Yesterday, I saw a very familiar conflict in my social media feed. It was so familiar, I can’t remember which of my “friends” were angry. I cannot recall their topic of debate. Something like climate change or economic downturn or war; one of those things by which our fate as a species will be decided. The point is, they disagreed. Then one of them told the other that they couldn’t spell and was, therefore, stupid. The other responded that there were more urgent mistakes to consider than spelling at a critical juncture like this one, as all people who were not stupid knew.

I am certain if I had bothered to read the entire thing, I would have found more to agree with in one apocalyptic view than the other. But I have less time these days for conflicts I have not provoked myself. Actually, I’ve now lost interest in these. The result of such “debate”, whether it is of the “respectful” kind we find in news or of the “go die in a fire” internet variety, is never persuasion. The result is that everyone gets called stupid.

I never supposed I would tire of calling people stupid. Before the internet, shaming individuals for their poverty of thought was my hobby. But when everyone got on board and there were even few writers to resist claiming a monopoly on intelligence for their class, I dumped it. Even in our oldest publications, one lot routinely calls the other “stupid politically correct virtue signallers” and the other hits back with “stupid politically incorrect opportunists”. Both arguments are somewhat correct; both are monumentally empty.

I believe it was the week journalists were arguing if a rotten newspaper had the “right” to name a mare Sportswoman of the Year that I happened to speak with colleague Bernard Keane. We agreed that calling those who did nothing but call each other stupid was stupid. We decided to think about the mare “debate” and other such stupid moments seriously.

We wrote a book about a phenomenon we agreed to call “Stupid”. Oddly, it sold rather well and so we, being self-important people, became immediately convinced that all those who had bought the thing had also read it. Soon, we came to know that many had skipped the bits that defined Stupid, which was really the entire book. We knew this, because people kept saying to us, “You’re right. People sure are dumb.”

This was not what we had meant or written at all. Keane and I are friends who disagree about many things, but on Stupid we were united. Our claim was that Stupid was not the work of individuals. Stupid described a mass process. Stupid was a widespread thing, like climate change denial or racism or media reports that began, “Statistics prove …” when statistics had, in fact, simply employed a cheap communications officer to talk up a single data set.

Stupid was a practice likely to create a poor result. Certainly, you could think of Stupid as mass stupidity or delusion, but our claim was that Stupid had to be (a) legitimised by powerful institutions, including “common sense” (b) produced by multiple forces.
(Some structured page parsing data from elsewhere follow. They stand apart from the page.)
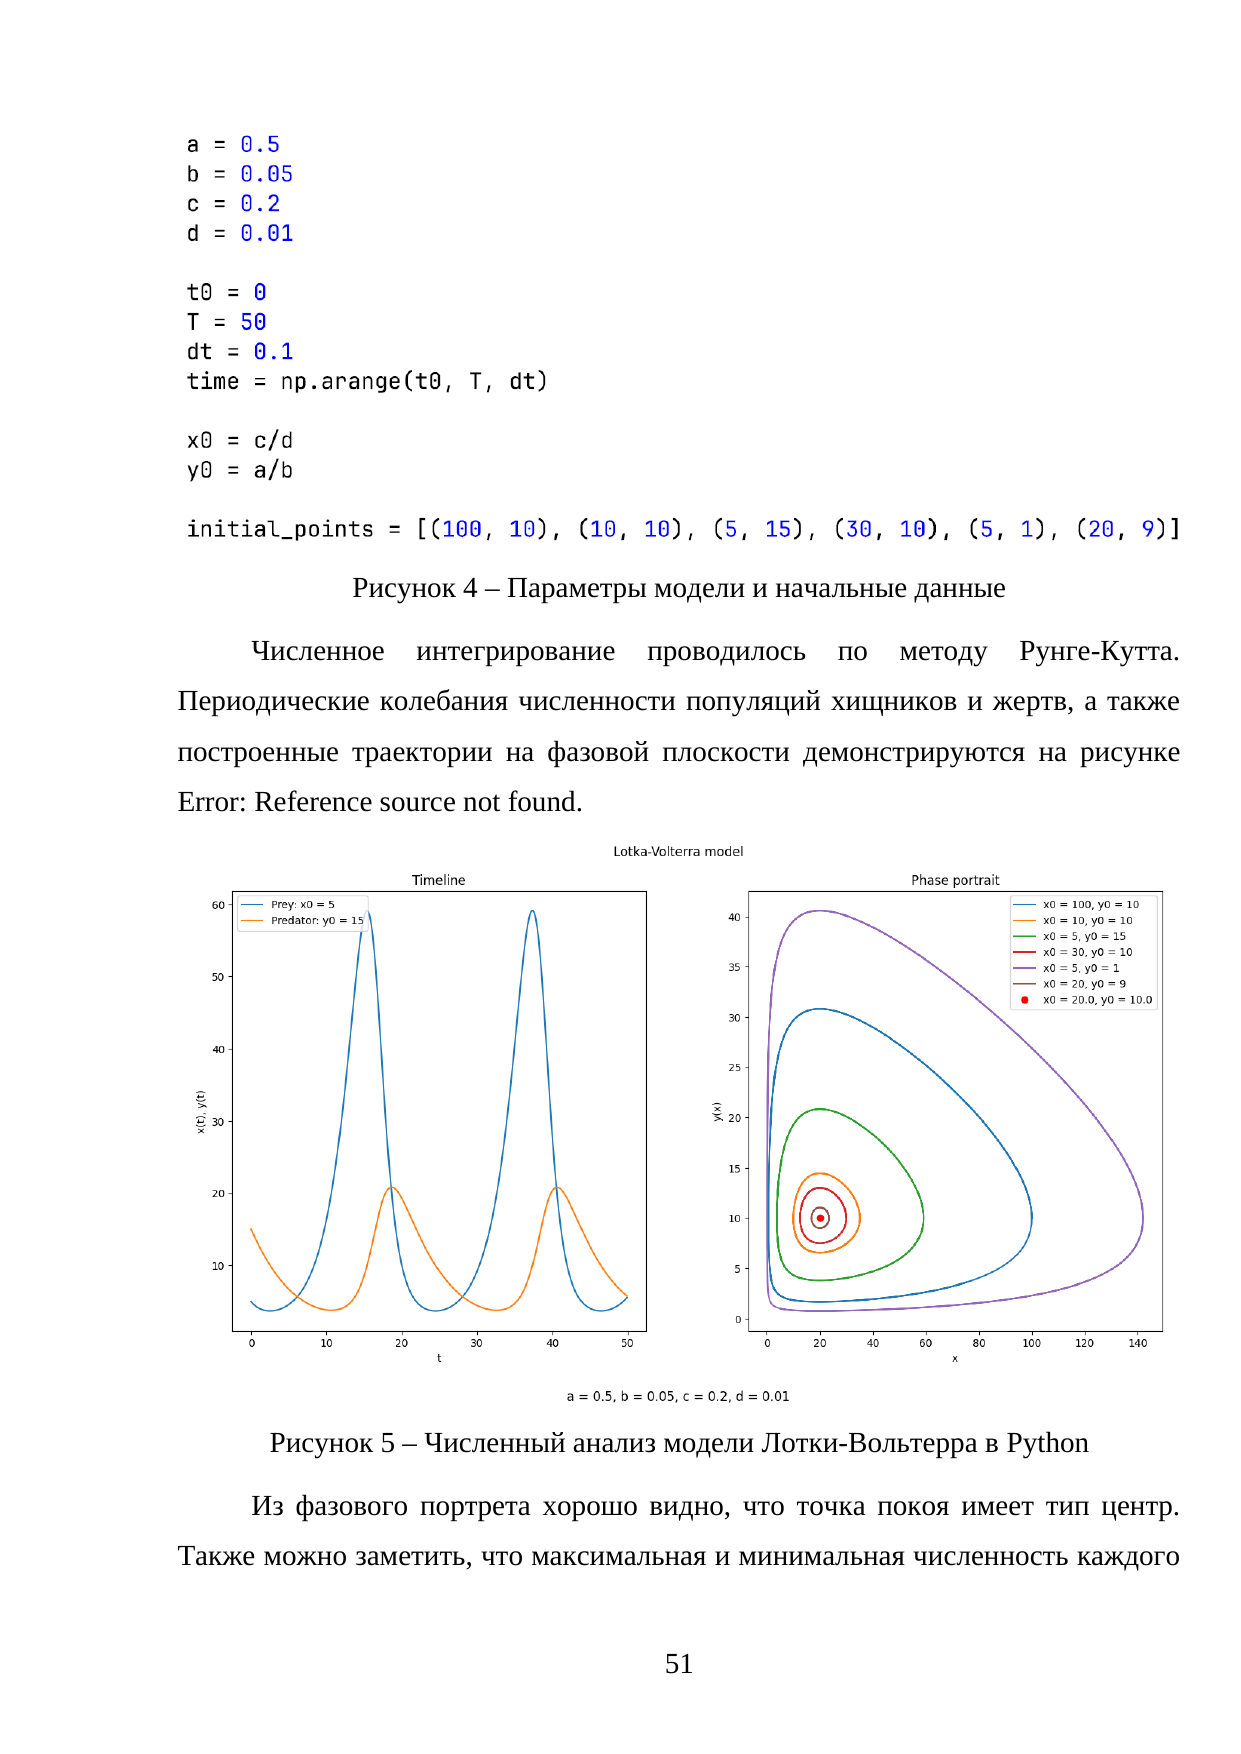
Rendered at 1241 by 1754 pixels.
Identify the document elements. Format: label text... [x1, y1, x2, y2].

text Численный анализ модели Лотки-Вольтерра в Python [177, 1425, 1181, 1459]
picture [183, 834, 1175, 1409]
text Численное интегрирование проводилось по методу Рунге-Кутта. Периодические колебания численности популяций хищников и жертв, а также построенные траектории на фазовой плоскости демонстрируются на рисунке 33. [177, 633, 1181, 818]
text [177, 1488, 1181, 1572]
text Параметры модели и начальные данные [177, 571, 1181, 604]
picture [177, 118, 1182, 554]
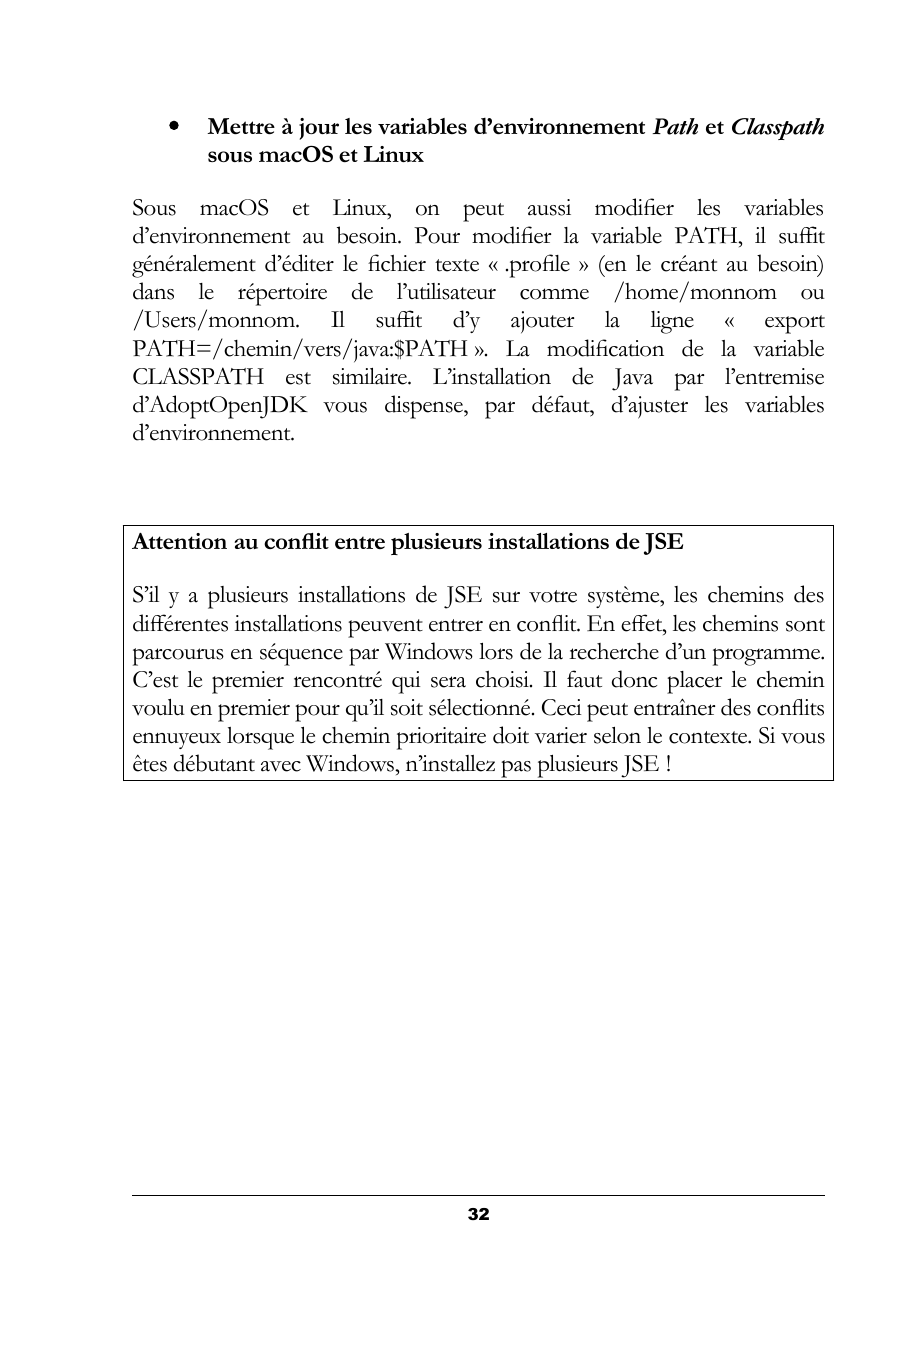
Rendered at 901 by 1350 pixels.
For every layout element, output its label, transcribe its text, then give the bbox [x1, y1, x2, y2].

text Sous macOS et Linux, on peut aussi modifier les variables d’environnement au besoin. Pour modifier la variable PATH, il suffit généralement d’éditer le fichier texte « .profile » (en le créant au besoin) dans le répertoire de l’utilisateur comme /home/monnom ou /Users/monnom. Il suffit d’y ajouter la ligne « export PATH=/chemin/vers/java:$PATH ». La modification de la variable CLASSPATH est similaire. L’installation de Java par l’entremise d’AdoptOpenJDK vous dispense, par défaut, d’ajuster les variables d’environnement. [132, 194, 825, 447]
list Mettre à jour les variables d’environnement Path et Classpath sous macOS et Linux [169, 112, 825, 169]
text S’il y a plusieurs installations de JSE sur votre système, les chemins des différentes installations peuvent entrer en conflit. En effet, les chemins sont parcourus en séquence par Windows lors de la recherche d’un programme. C’est le premier rencontré qui sera choisi. Il faut donc placer le chemin voulu en premier pour qu’il soit sélectionné. Ceci peut entraîner des conflits ennuyeux lorsque le chemin prioritaire doit varier selon le contexte. Si vous êtes débutant avec Windows, n’installez pas plusieurs JSE ! [124, 578, 833, 780]
text Attention au conflit entre plusieurs installations de JSE [124, 526, 833, 556]
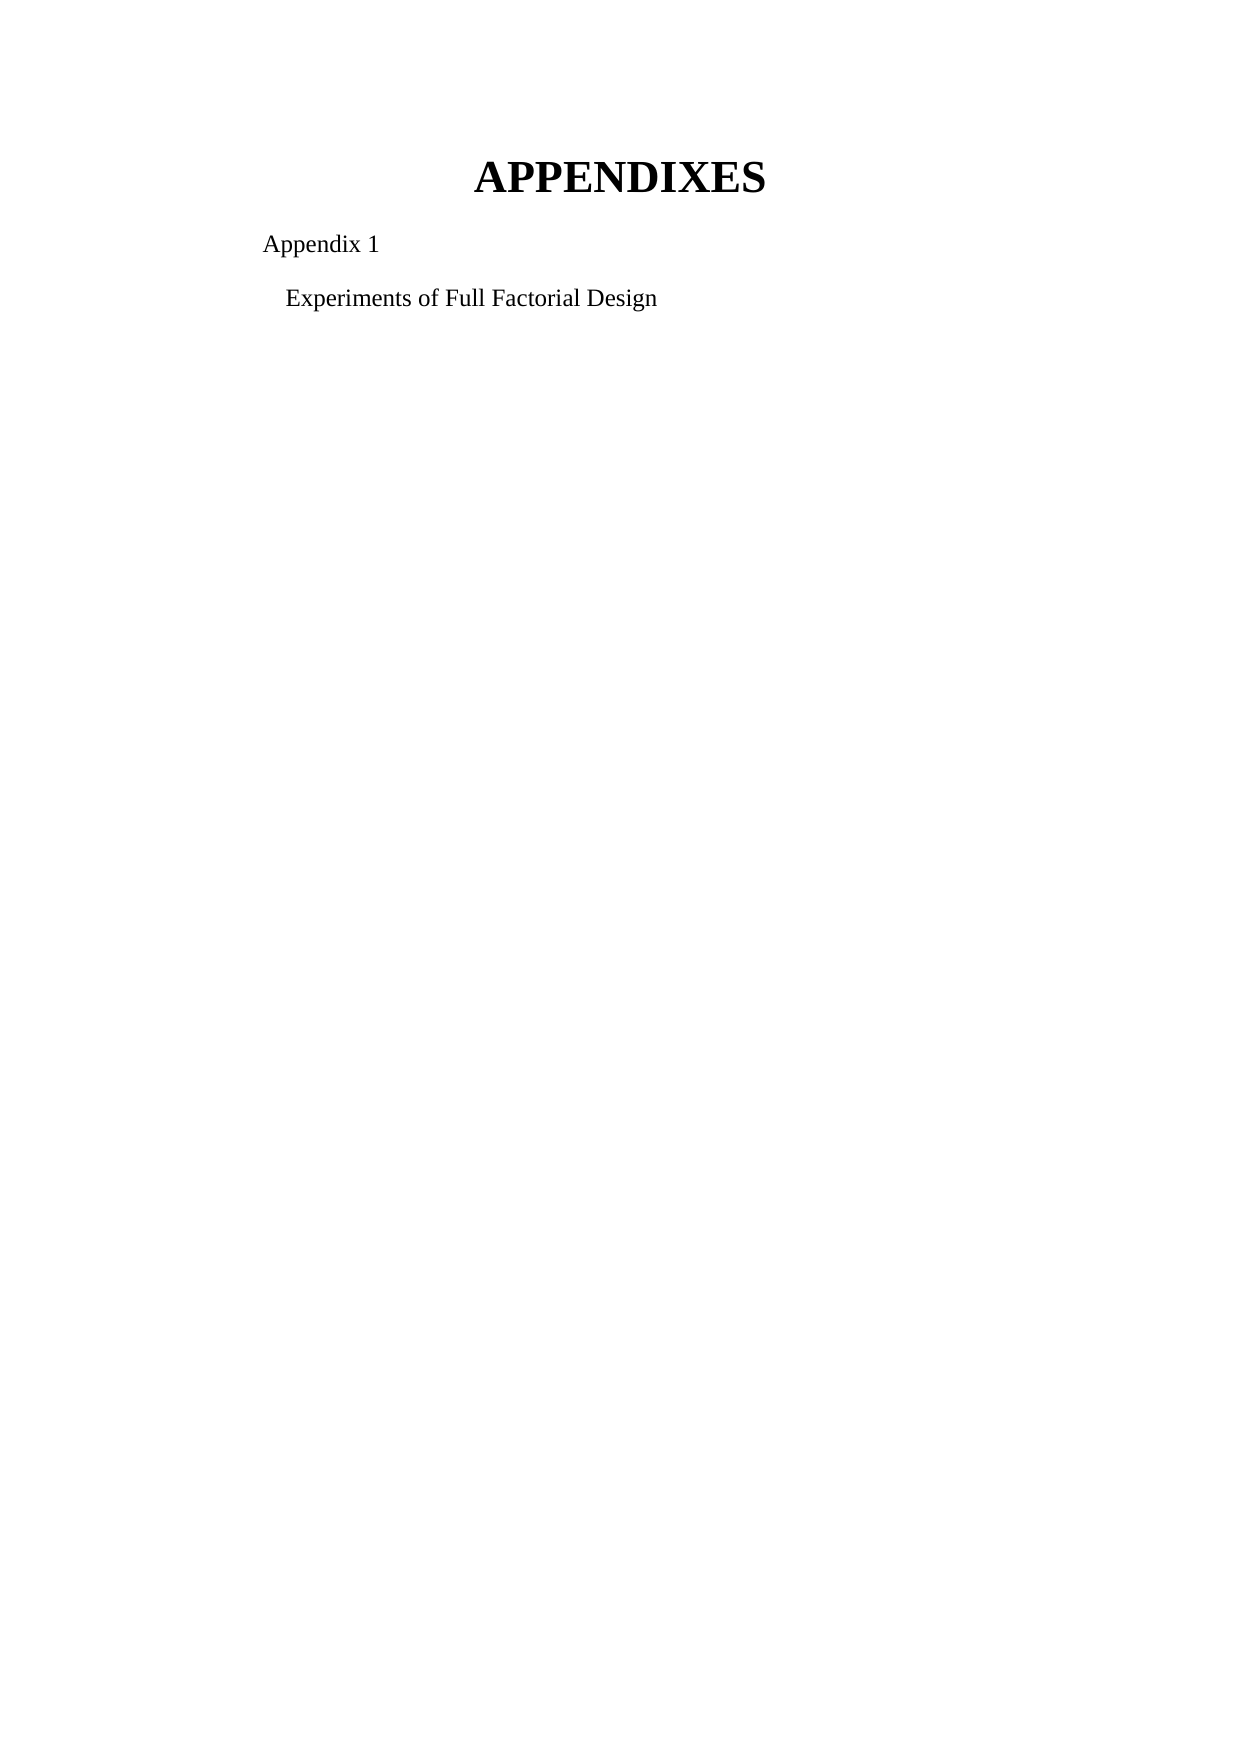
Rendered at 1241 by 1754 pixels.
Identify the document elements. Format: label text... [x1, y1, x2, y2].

subtitle appendixes [187, 150, 1053, 203]
text Experiments of Full Factorial Design [210, 283, 1053, 311]
text Appendix 1 [187, 229, 1053, 258]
It is not, say, the simple stupidity of psychiatrists that produced an influential book now capable of diagnosing every person on the planet with a mood disorder. It was a whole lot of stuff. Stupid, we said, was complicated. It wasn’t just dumb stuff people did. It had come to exist beyond them.

We didn’t write our Stupid account to make a case that the racist should be understood, the anti-vaxxer tolerated outside Mullumbimby. We had no interest in letting practitioners of Stupid off the hook. Still, even Keane, a bloke who loves to take the piss out of conspiracy theorists, seems almost sentimental when he writes that it is hard “to argue that governments are not conspiring against their own citizens when, in fact, that’s exactly what they’re doing”. He’s prepared to give even 9/11 truthers a bit of social context.

This was a side-effect, though. We were not interested in being lenient. We were eager only to make the case that Stupid is more powerful and persuasive than most of the people it afflicts. Often, people are not stupid, but coerced by the force of mass Stupid into particular actions and thought.

I know I am. My individual faculty for reason is felled by mass Stupid. I get angry at slow-moving cars, then fail to write strong words to the Minister for Slow-moving Cars. I get angry at angry people on Facebook, then fail to campaign for Mark Zuckerberg’s incarceration. I get angry that people didn’t read all the chapters in our book. Then fail to acknowledge that they were just too knackered from all the powerful Stupid.